The U.S. Justice Department has unsealed the remaining whistleblower lawsuits filed against HCA-The Healthcare Co. and its predecessor companies.
In late December the Justice Department revealed that a total of 30 whistleblower lawsuits -- three more than previously announced -- had been filed against Nashville-based HCA. The government unsealed 17 suits that were previously unknown to the public but declined to say how many of them it has joined.
The unsealing paves the way for dividing the $745 million civil settlement and resolving the remaining civil whistleblower allegations of Medicare cost-reporting fraud and physician kickbacks for patient referrals. The cases are consolidated in multidistrict litigation in the Washington federal court of U.S. District Judge Royce Lambreth.
Of the $745 million settlement:
* $403 million, or 54%, will go to settle allegations of DRG upcoding. New Hope, Pa., software entrepreneur Richard Newbold, M.D., whose allegations of DRG upcoding in pneumonia diagnoses led to the largest of the whistleblower suits the government joined, could be a big winner.
* $95 million, or 12.8%, will go to settle allegations of outpatient laboratory billing fraud against HCA predecessor HealthTrust. Utah emergency room physicians Robert Rothfeder and Dennis Wyman will share the recovery.
* $246 million or 33%, will go to settle allegations in three categories of home healthcare billing and cost-reporting fraud.
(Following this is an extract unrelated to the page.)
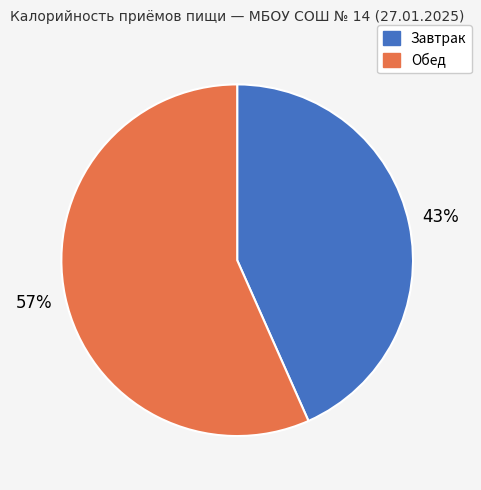

Rank the categories by value from highest to lowest.

Обед, Завтрак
Former HCA reimbursement supervisor John Schilling and former Olsten Corp. Vice President Donald McLendon are among a group of whistleblowers who will share the recovery.
Negotiations continue between the Justice Department and HCA to resolve the remaining allegations.
"Procedurally, this will make things easier," said Stephen Meagher, a San Francisco attorney whose firm, Phillips & Cohen, represents four whistleblowers with cases against HCA. "The underbrush will be cleared. Some (cases) will be dismissed, and those that remain will be pulled out in stark relief against the issues that remain."
Meagher said unsealing the remaining whistleblower suits strengthens the hand of the Justice Department and the remaining whistleblowers and makes it more difficult for HCA to feign innocence.
"It's not a bad position to be in -- litigating a civil case against somebody who's already admitted criminal violations in the same issues you're litigating on," he said, in reference to a $95 million criminal fine against two nonoperating HCA subsidiaries (Dec. 18-25, 2000, p. 3). "The only question is whether it will go to litigation."
HCA spokesman Jeffrey Prescott said the company disagrees and views the Medicare cost-reporting fraud and kickback criminal pleas as separate issues.